The poll actually resulted in two datsets: polls and reputation. The polls dataset has 8 variables and 500 observations. This dataset has each company’s overall ranking and RQ score in 2022 as well as information about each company’s rating from 2017 to 2021. RQ scores are a metric that is a combination of each company’s rating for each specific attribute. The attributes are: trust, ethics, growth, p&s, citizenship, vision, and culture. It is specifically calculated using the formula: [ (Sum of ratings of each of the 9 attributes)/(the total number of attributes answered x 7) ] x 100. Next, the reputation dataset has 10 variables and 700 rows or observations. This dataset is only from the year 2022, and shows the individual breakdown for how companies were rated based on certain rating attributes.
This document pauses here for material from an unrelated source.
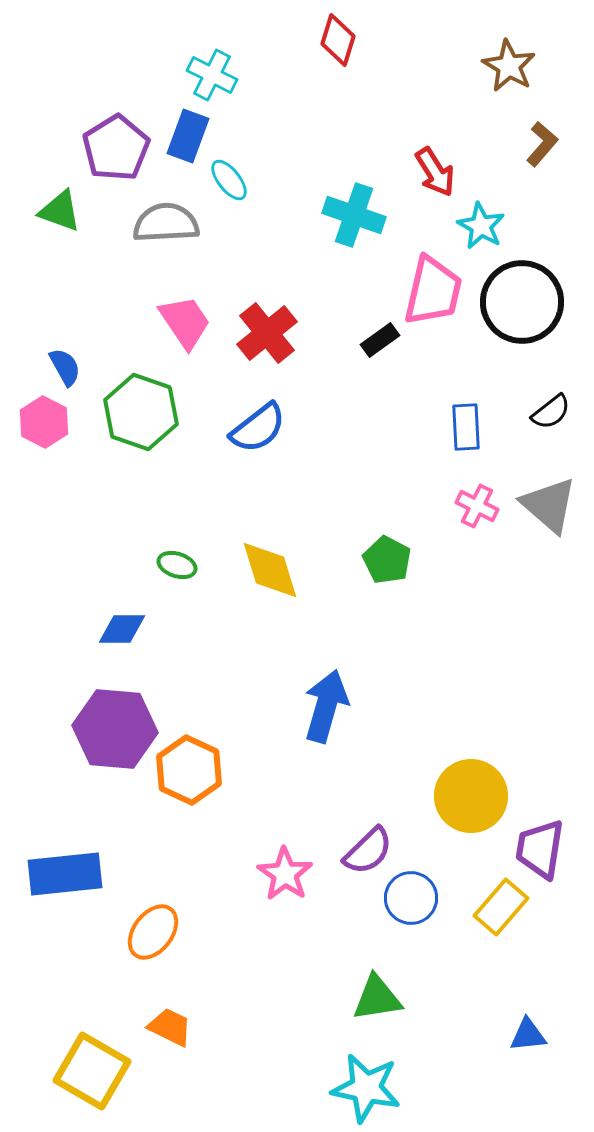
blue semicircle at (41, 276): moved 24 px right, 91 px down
We’ve interacted with many of these companies before, yet our familiarity with these entities is limited solely to their name recognition. In an effort to expand our knowledge and gain a more comprehensive understanding of their respective positions, we aim to delve deeply into the available data from the 2022 Axios-Harris Poll and draw deeper insights. We’re interested in investigating companies across different industries that are highly reputable, but may have experienced either a decline or rise in the public’s eye.

Questions

  1. What did individuals value in a company in 2022?
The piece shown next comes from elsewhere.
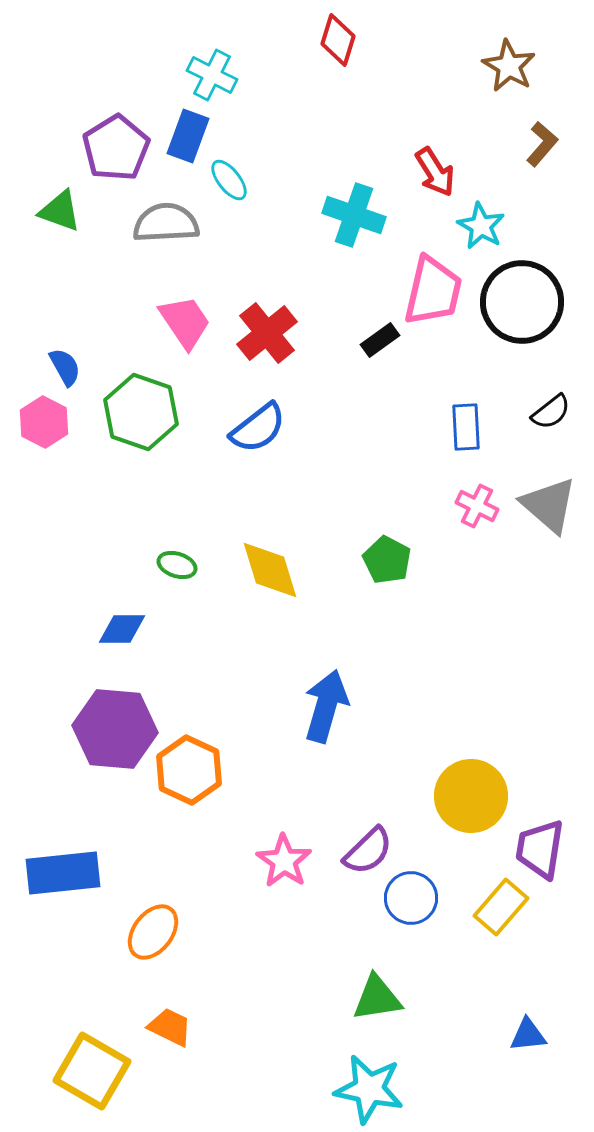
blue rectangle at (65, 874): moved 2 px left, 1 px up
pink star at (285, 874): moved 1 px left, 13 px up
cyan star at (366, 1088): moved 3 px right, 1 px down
  2. How does company RQ score change between the years of 2017 to 2022 and are the trends consistent with their overall industry?

Analysis plan

Our analysis of question 1 will come from the reputation dataset. To see what individuals valued in a company in 2022, we will examine the different rating attributes (i.e. growth, vision, p&s etc) and see which ones tended to score the highest. However, because companies in different industries probably experience differences in rating attributes, we want to first see which industries ranked the highest for each rating attribute by creating an average rating variable for each attribute for each industry. It is important to note that we may re-categorize some of the industries or place some companies in different industries to have better categories for comparison in the visualization. This is because many grocery chains, like Trader Joe’s and HEB Grocery, are categorized as retail and not under the category for grocery. For our first visualization, we will use the name, industry, and score variables to show the distribution of company scores for the industry with the highest average score for each of the 7 rating attributes. To do so, we will graph a boxplot for each industry that scored the highest for each rating attribute and examine the differences in distributions across these top score industries for each attribute. We also thought that it is possible that rating attributes could be correlated with one another. Thus, for our second visualization, we wanted to examine the relationship between two specific rating attributes. Specifically, we will decide which rating attributes to focus on by looking at the top two rating attributes based on score. We will plot those two rating attributes together on the same graph using geom_point() to see if there is any sort of relationship.

For question 2, our analysis will come from the polls dataset. Variables involved include company, rq, 2022_rq, and year. To examine how the company RQ score changes between 2017 and 2022, we will first remove all companies for which there is an NA value for RQ score for any of these years. Alternatively, we could impute values for missing data using mean RQ scores for company, but this would result in unreliable data. We will then wrangle the data so that 2022_rq is in the same column as rq since the 2022 values of RQ exist in a separate column in the data set than the RQ values for years 2017 to 2021. There are 19 companies in the dataset, and it’d be difficult to visualize all of them in one graph. Instead, we will filter for the top 3 companies who had the greatest increase in RQ score and top 3 companies with the greatest decrease in RQ score from 2017-2022. Next, we intend on created a progressive line chart to visualize their change over time, where each line represents a company. We will utilize the gganimate package with the transition_reveal() function set to yearly to demonstrate this, and include the geom_point() function grouping each company so for each year, an RQ score is illustrated clearly for each company. Our second visualization for question 2 will examine the industry trends for the companies with the greatest increase and decrease in RQ value. From our first visualization, we will select the company with the greatest increase and the company with the greatest decrease in RQ value from 2017-2022. The second visualization will analyze how these company’s respective industries have changed in RQ values across the same time period. This visualization will let us see if the companies’ changes aligned or didn’t align with how their industries changed. We will use geom_line() to map the changes in RQ between years and geom_ribbon() to show variability of the companies within that industry.